SC upholds Grace’s presidential candidacy
Senator Grace Poe got a reprieve from the Supreme Court (SC) when it junked a petition seeking to boot her out of the presidential race in the May 2016 elections.
The high tribunal, sitting en banc, on Monday dismissed the petition filed by Vicente Dante P. Adan against the Commission on Elections (Comelec).
Adan had questioned the Comelec’s decision to accept the senator’s certificate of candidacy, as well as the COC of other candidates who had renounced their foreign citizenship to become Filipinos once again so they could seek electoral posts in this year’s polls.
But the High Court ruled that that the Comelec did not commit grave abuse of discretion when it accepted the COC of Poe and other candidates who reacquired their Filipino citizenship under Republic Act (RA) 9225, or the Citizenship Retention and Re-Acquisition Act of 2003.
In its ruling dated January 26, 2016, signed and promulgated by Felipa Anama, Clerk of Court of the en banc, the SC dismissed the petition for mandamus filed by Adan, saying the petitioner cannot ask the tribunal to compel the Comelec to reject the COC of Poe and other candidates via a mandamus petition.
“After a judicious review of the records, the court resolves to dismiss the instant petition for failure of petitioner Vicente Dante P. Adan to show that the cancellation of the certificates of candidacy of citizens repatriated under under Republic Act 9225 of the Citizenship Retention and Re-Acquisition Act of 2003, who are running for national elective offices, is a ministerial act of respondent Commission on Elections and a proper subject of a petition for mandamus under Rule 65 of the Rules of Court,” it said.
Although Adan mentioned the cases of other naturalized Filipinos in his petition, only Poe was included as a private respondent.
The SC also ruled that Section 2 of RA 9225 is legal and constitutional, noting that it cannot be assailed by the petitioner through a collateral attack.
Section 2 of RA 9225 states that it is the policy of the State “that all Philippine citizens of another country shall be deemed not to have lost their Philippine citizenship under the conditions of this act.”
The tribunal pointed out that if someone wants to question the constitutionality of a certain law, he or she must file a petition directly assailing that law.
If not, that law shall be presumed to be a valid one.
“Moreover, the petition assails the constitutionality of Section 2 of RA 9225 which, under prevailing jurisprudence, constitutes a collateral attack on the said law. It is settled that a collateral attack on a presumably valid law is not allowed,” it pointed out.

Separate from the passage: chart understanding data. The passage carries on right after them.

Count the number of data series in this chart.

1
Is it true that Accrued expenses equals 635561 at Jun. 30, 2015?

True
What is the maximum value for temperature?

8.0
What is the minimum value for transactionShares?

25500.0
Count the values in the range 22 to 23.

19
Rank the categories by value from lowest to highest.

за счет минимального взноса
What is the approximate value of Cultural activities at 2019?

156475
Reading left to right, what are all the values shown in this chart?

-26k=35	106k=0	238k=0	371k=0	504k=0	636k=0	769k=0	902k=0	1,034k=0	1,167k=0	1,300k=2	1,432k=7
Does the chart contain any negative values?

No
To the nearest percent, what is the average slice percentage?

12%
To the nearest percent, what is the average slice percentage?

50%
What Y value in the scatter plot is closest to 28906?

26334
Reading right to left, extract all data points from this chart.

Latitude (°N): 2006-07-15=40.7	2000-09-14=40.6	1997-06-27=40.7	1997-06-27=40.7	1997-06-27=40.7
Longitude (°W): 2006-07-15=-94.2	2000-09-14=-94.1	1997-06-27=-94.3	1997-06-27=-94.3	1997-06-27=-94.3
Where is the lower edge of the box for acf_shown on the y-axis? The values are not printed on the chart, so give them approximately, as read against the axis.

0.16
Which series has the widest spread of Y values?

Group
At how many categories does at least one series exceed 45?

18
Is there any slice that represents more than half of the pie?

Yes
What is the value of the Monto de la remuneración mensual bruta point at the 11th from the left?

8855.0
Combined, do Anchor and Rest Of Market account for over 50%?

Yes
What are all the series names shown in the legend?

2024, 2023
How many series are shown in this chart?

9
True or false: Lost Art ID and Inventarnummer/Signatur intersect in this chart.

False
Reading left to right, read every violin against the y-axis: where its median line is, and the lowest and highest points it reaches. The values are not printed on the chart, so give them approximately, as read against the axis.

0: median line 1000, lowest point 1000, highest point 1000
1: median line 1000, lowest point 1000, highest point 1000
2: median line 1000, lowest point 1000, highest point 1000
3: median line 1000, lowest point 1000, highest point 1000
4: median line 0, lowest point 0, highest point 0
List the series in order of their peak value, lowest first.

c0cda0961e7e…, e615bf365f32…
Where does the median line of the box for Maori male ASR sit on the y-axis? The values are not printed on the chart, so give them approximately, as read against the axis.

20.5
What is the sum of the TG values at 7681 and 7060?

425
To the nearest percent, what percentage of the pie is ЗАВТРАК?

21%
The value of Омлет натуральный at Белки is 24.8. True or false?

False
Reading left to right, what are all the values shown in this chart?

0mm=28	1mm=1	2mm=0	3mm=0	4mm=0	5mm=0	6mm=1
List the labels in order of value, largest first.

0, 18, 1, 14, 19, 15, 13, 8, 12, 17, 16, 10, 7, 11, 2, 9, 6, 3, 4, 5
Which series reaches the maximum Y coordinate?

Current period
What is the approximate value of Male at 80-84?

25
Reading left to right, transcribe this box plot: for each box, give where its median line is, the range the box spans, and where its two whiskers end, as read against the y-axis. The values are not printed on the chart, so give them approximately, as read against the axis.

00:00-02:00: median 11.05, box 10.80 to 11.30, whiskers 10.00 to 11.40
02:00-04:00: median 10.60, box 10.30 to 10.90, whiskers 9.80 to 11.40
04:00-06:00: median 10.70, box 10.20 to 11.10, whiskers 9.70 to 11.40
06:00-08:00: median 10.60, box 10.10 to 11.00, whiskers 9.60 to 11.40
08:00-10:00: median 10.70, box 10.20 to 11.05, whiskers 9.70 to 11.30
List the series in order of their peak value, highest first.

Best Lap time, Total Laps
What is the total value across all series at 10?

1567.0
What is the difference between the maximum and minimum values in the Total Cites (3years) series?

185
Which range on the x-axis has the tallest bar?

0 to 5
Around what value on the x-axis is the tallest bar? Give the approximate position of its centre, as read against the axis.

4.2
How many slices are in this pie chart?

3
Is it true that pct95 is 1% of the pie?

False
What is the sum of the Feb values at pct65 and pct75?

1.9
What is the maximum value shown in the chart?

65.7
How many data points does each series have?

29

The case is separate from the disqualification cases filed against Poe that are pending at the high tribunal.
The SC will continue to hear oral arguments on Poe’s case on Tuesday.
The senator was disqualified by the Comelec on the ground that she is not a natural-born Filipino citizen.
The High Court, however, issued a temporary restraining order late in December 2015 stopping the poll body from dropping Poe from its official list of presidential candidates.
Also, the tribunal is yet to decide on another petition questioning the decision of the Senate Electoral Tribunal (SET) dismissing the disqualification complaint filed against Poe.
Several personalities and groups question the candidacy of the senator, among them Francisco Tatad, Antonio Contreras and Amado Valdez.